Lamenting thy belovиd and the folk-mote of the spear,

But if amidst of the battle this child of the hammer he bear

He shall laugh at the foemen’s edges and come back to thy lily breast

And of all the days of his life-time shall his coming years be best.’

Then she bowed adown her godhead and sore for the Hauberk she prayed;

But his greedy eyes devoured her as he stood in the door and said;

‘Come lie in mine arms!  Come hither, and we twain the night to wake!

And then as a gift of the morning the Hauberk shall ye take.’

So she humbled herself before him, and entered into the cave,

The dusky, the deep-gleaming, the gem-strewn golden grave.

But he saw not her girdle loosened, or her bosom gleam on his love,

For she set the sleep-thorn in him, that he saw, but might not move,

Though the bitter salt tears burned him for the anguish of his greed;

And she took the hammer’s offspring, her unearned morning meed,

And went her ways from the rock-hall and was glad for her warrior’s sake.
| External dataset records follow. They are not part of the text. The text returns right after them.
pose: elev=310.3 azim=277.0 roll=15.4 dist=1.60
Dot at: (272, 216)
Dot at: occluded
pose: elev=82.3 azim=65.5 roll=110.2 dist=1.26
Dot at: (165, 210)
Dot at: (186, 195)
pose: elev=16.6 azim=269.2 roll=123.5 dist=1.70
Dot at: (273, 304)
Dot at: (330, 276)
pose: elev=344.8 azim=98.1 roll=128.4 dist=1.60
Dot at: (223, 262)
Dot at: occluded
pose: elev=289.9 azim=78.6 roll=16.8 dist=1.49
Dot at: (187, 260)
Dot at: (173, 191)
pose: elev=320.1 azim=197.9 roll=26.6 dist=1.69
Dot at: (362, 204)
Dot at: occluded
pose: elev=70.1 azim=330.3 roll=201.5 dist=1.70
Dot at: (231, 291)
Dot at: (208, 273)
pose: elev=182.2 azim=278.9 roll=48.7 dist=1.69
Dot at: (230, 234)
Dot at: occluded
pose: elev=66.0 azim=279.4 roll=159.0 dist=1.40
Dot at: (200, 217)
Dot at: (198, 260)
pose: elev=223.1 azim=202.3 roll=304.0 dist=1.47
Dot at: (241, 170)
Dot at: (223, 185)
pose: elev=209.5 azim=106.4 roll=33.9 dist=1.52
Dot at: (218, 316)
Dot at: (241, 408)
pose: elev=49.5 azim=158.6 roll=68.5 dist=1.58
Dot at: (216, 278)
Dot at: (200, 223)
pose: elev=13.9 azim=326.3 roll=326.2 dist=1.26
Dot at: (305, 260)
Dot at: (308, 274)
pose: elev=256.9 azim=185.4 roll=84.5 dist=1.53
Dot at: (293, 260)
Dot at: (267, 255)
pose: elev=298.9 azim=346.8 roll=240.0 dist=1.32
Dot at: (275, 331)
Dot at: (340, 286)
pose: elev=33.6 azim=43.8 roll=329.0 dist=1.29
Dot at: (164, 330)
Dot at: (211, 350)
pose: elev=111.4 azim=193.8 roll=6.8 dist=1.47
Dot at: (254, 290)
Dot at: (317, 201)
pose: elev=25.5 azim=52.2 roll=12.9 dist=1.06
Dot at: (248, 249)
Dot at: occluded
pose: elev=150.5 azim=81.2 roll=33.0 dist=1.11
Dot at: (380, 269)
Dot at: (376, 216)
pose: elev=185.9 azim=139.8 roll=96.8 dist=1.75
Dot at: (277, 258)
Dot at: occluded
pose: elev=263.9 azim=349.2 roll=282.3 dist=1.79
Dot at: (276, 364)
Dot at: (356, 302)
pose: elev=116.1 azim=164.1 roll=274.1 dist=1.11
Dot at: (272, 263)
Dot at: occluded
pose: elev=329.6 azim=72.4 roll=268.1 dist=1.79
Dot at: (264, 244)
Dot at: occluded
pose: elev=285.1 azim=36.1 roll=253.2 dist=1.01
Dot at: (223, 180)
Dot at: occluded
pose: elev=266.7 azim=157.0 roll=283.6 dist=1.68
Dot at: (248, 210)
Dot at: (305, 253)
But behind her dull speech followed, and the voice of the hollow spake:

‘Thou hast left me bound in anguish, and hast gained thine heart’s desire;

Now I would that the dewy night-grass might be to thy feet as the fire,

And shrivel thy raiment about thee, and leave thee bare to the flame,

And no way but a fiery furnace for the road whereby ye came!

But since the folk of God-home we may not slay nor smite,

And that fool of the folk that thou lovest, thou hast saved in my despite,

Take with thee, thief of God-home, this other word I say:

Since the safeguard wrought in the ring-mail I may not do away

I lay this curse upon it, that whoso weareth the same,

Shall save his life in the battle, and have the battle’s shame;

He shall live through wrack and ruin, and ever have the worse,

And drag adown his kindred, and bear the people’s curse.’

  “Lo, this the tale of the Hauberk, and I knew it for the truth:

And little I thought of the kindreds; of their day I had no ruth;

For I said, They are doomed to departure; in a little while must they wane,

And nought it helpeth or hindreth if I hold my hand or refrain.